Nicolas : Il y a évidemment les moments forts des concerts, mais il y a aussi tout ce qui est autour : les files d’attente, le camping, les repas… Mis bout à bout, ça représente une expérience collective unique. Les festivalier·es arrivent avec un état d’esprit ouvert aux autres, à la musique, à de nouvelles choses. Ces moments d’ouverture sont très rares dans une vie. C’est une expérience qui met en jeu le corps et les émotions, et c’est quelque chose qui peut être mobilisé pour sensibiliser.
Comment ce projet va-t-il évoluer dans les mois et années à venir ?
Nicolas : Cette année, nous avons fait beaucoup d’observations et mené une centaine d’entretiens. Nous allons aussi lancer une étude par questionnaire plusieurs semaines après le festival destinée à étudier ce qui reste en mémoire une fois que chacun·e reprend le train-train quotidien. Je suis ravi que cette collaboration s’étende sur le temps long. Cela permet de mener un vrai travail créatif pour proposer et expérimenter des solutions inédites.
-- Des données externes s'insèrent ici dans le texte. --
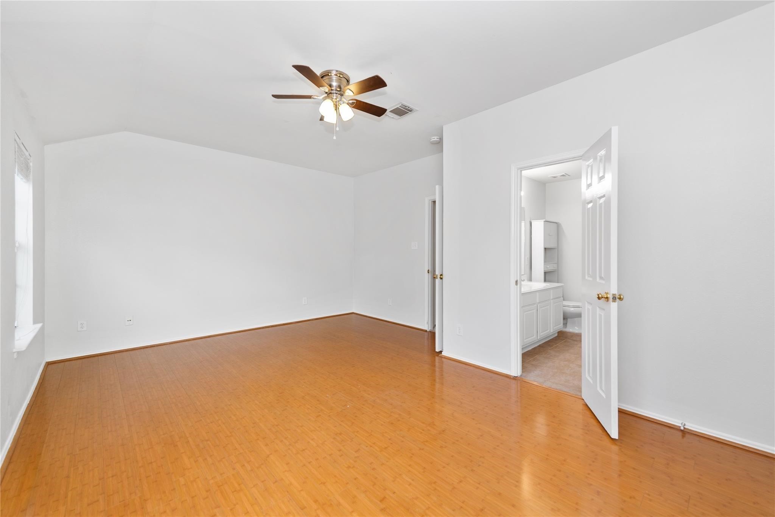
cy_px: 258
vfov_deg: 81.2
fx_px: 301
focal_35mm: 14
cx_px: 388
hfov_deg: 104.2
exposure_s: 1/60
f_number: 5.6
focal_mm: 14
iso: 400
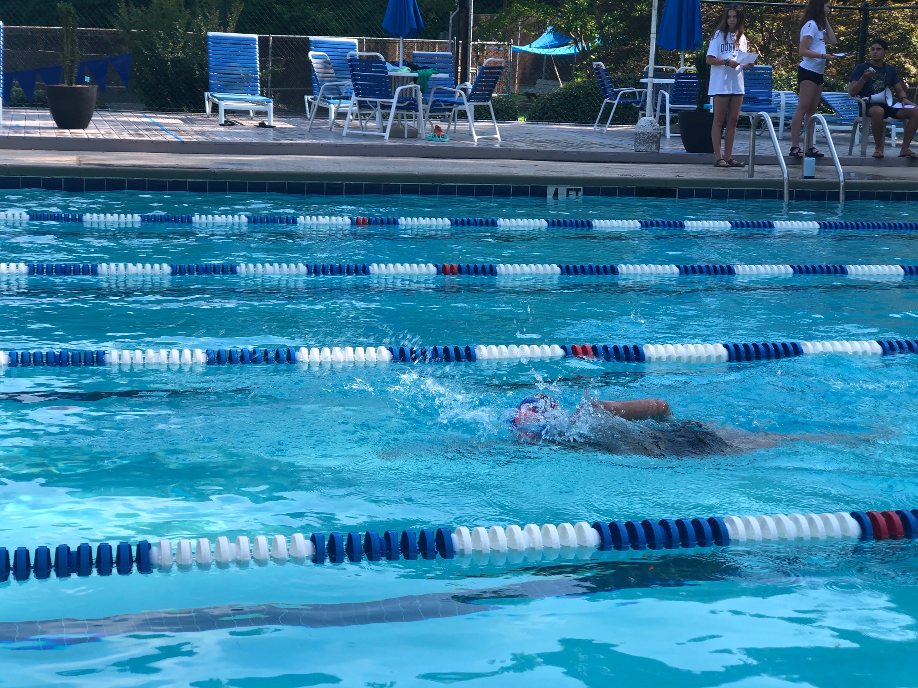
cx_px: 459
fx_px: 1512
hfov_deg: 33.8
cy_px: 344
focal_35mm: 57
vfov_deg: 25.7
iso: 20
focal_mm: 6.6
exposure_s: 1/134
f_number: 2.8
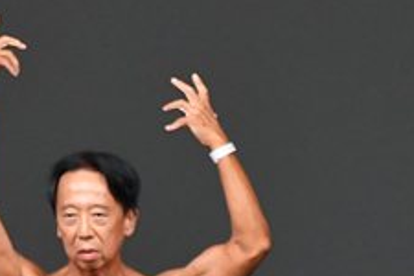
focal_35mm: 1190
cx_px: -14
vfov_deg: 1.2
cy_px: 410
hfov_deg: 1.7
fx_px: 13684
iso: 4000
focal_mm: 230
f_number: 5.6
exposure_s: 1/400
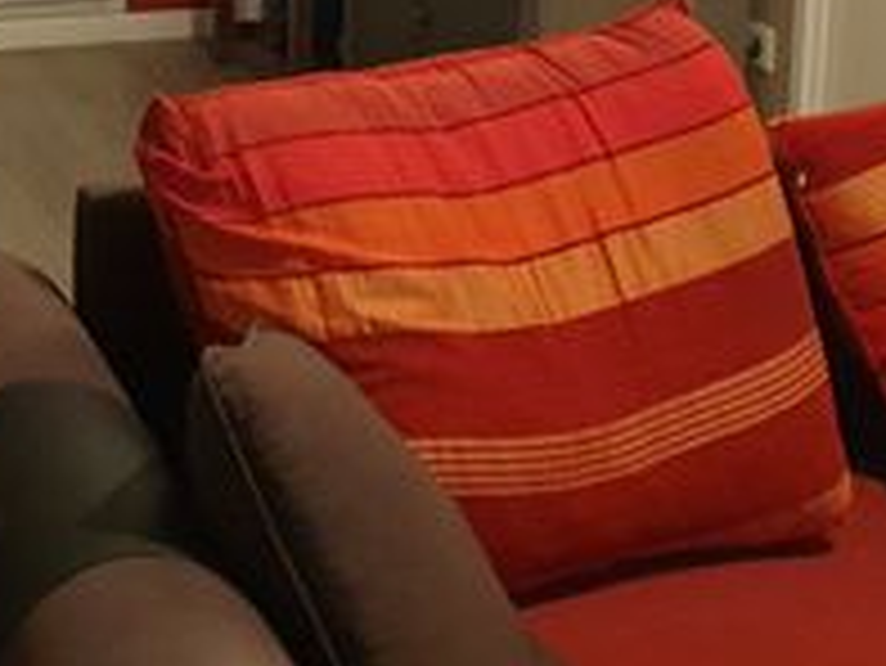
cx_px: 130
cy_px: -261
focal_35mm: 79
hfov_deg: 24.2
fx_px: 2023
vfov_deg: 17.3
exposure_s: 1/33
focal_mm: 4.3
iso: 320
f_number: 1.5
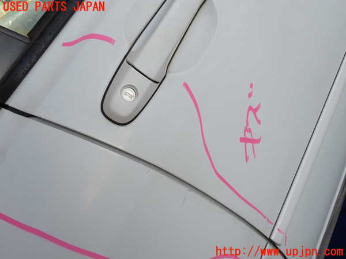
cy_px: 130
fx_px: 360
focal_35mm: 36
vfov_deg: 39.7
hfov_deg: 51.4
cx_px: 173
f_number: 3.5
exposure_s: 1/200
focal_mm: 6.37
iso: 100
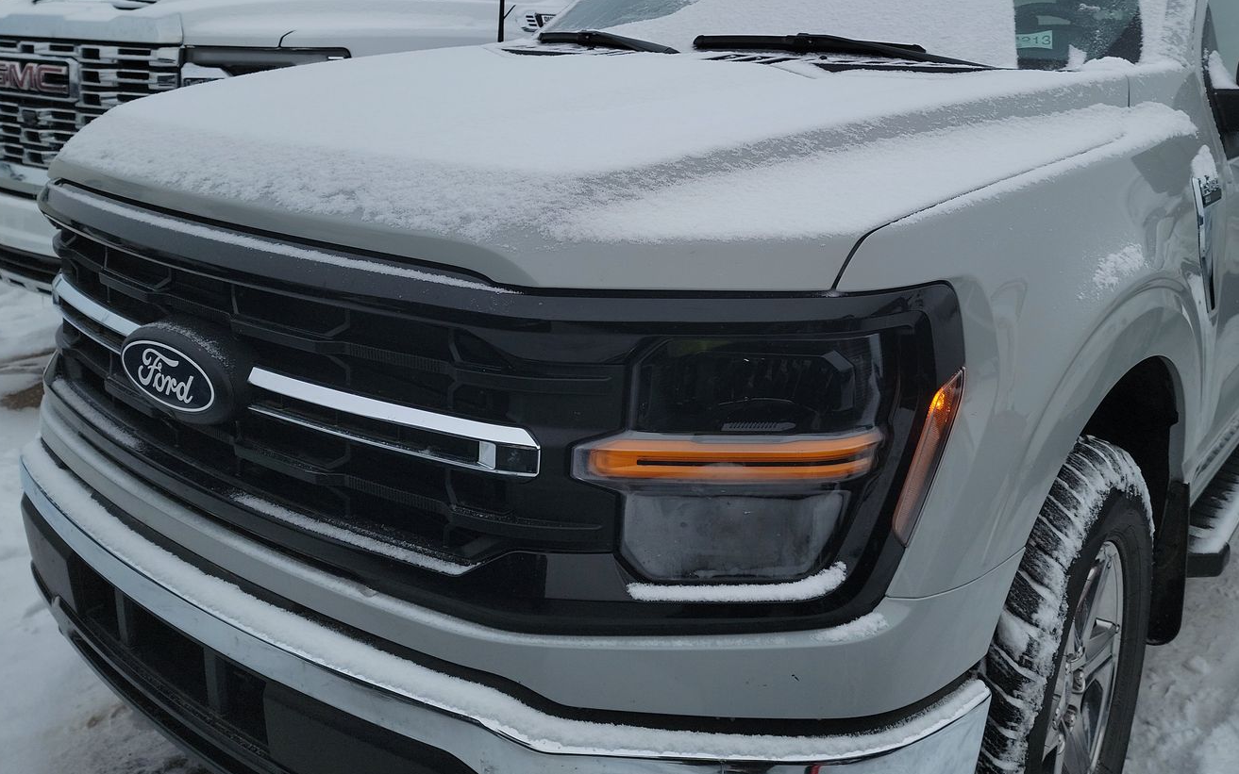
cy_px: 245
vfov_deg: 40.0
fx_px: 1047
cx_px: 712
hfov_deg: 60.9
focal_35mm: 31
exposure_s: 1/192
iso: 50
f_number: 1.8
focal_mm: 6.7
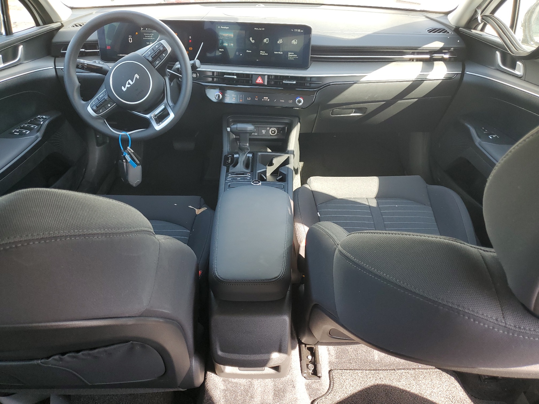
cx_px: 270
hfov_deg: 67.3
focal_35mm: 26
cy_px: 202
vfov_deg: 53.1
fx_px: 405
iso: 53
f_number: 1.5
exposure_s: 1/120
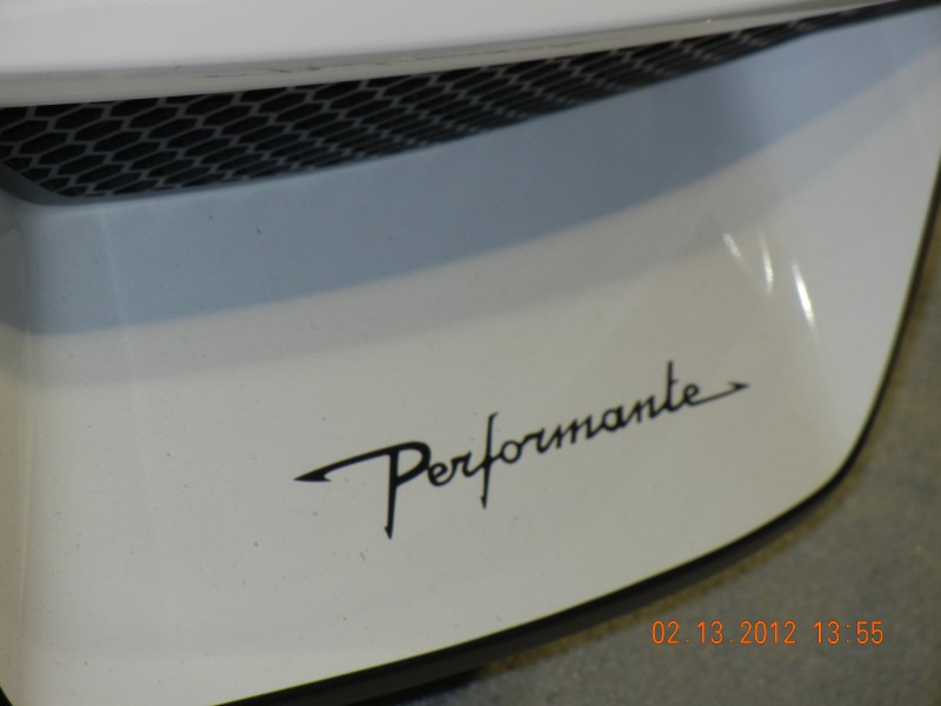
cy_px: 353
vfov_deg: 5.0
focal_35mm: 300
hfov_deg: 6.6
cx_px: 470
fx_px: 8155
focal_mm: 54
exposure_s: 1/60
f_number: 5.6
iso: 200
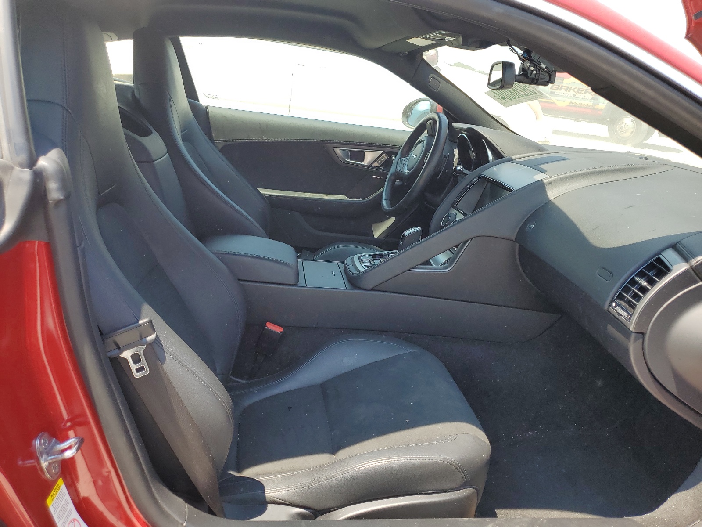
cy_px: 264
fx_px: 527
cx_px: 351
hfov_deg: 67.3
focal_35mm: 26
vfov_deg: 53.1
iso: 50
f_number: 1.5
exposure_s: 1/625
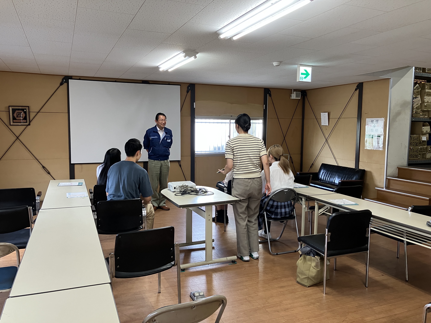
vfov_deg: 49.7
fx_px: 349
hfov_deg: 63.4
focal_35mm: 28
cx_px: 216
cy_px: 162
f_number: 1.8
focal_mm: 3.99
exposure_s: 1/60
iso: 125
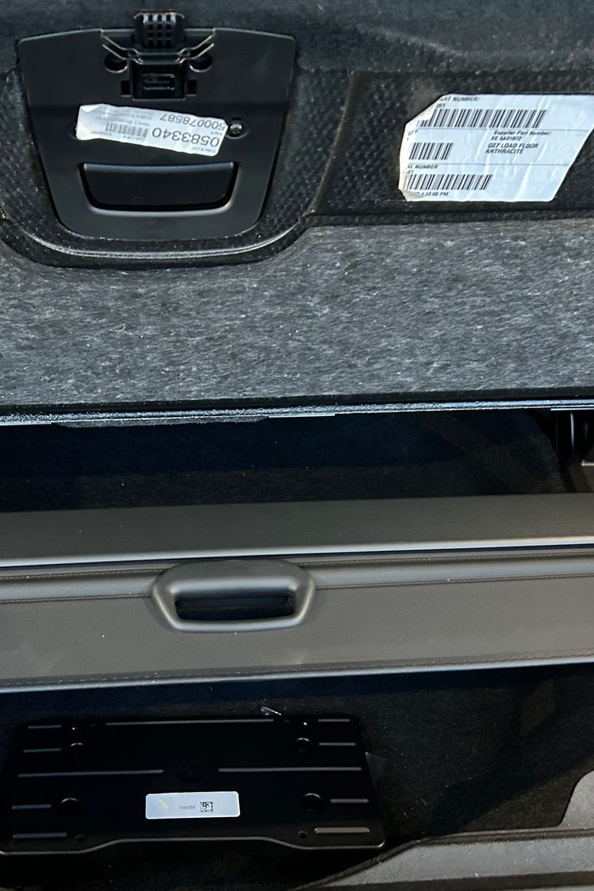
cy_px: 435
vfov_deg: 51.9
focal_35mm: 37
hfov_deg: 35.7
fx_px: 915
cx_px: 209
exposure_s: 1/24
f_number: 1.5
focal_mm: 5.7
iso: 1000
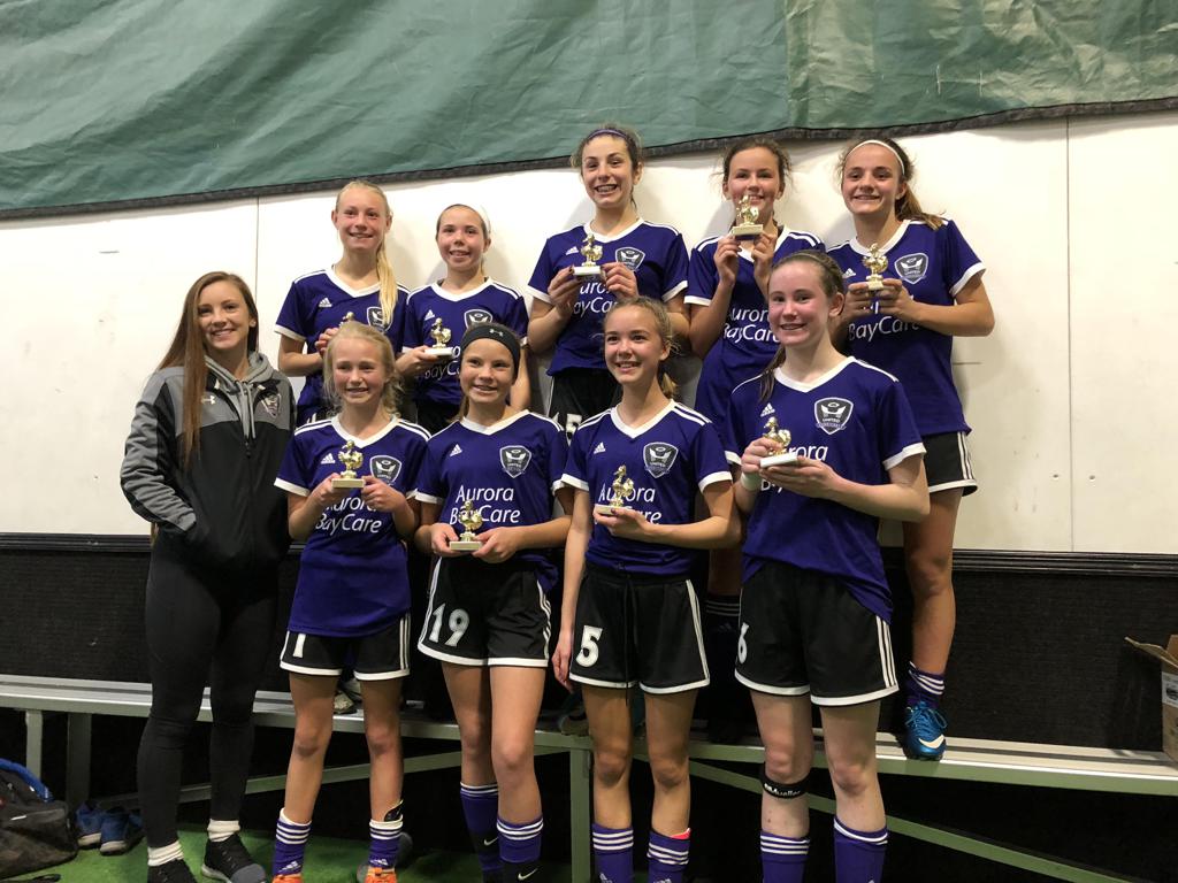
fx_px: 953
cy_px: 442
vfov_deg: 49.7
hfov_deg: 63.4
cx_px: 589
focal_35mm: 28
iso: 100
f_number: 1.8
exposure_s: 1/13
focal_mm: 3.99
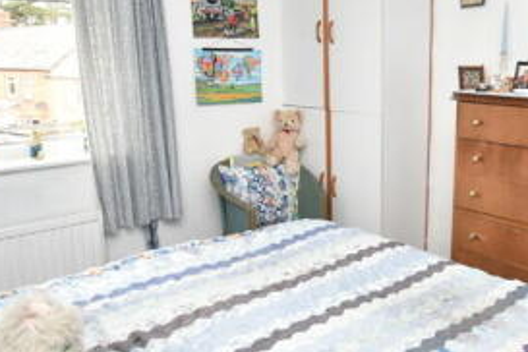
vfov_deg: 36.7
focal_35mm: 36
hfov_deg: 51.1
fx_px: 528
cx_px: 390
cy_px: 140
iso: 800
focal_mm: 10
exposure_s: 1/200
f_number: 5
Julien : J’ai hâte de voir les résultats de cette première année. Nous allons pouvoir essayer de nouvelles choses dès 2024, et essayer d’améliorer ce qui se fait déjà. Il y a toujours des choses à améliorer pour que le public s’approprie les valeurs et les messages qu’on veut faire passer. À terme, l’objectif est de produire un document qui reprend nos expérimentations et les partager à tous les festivals qui veulent s’engager. Ça pourrait faire gagner du temps à pas mal de monde.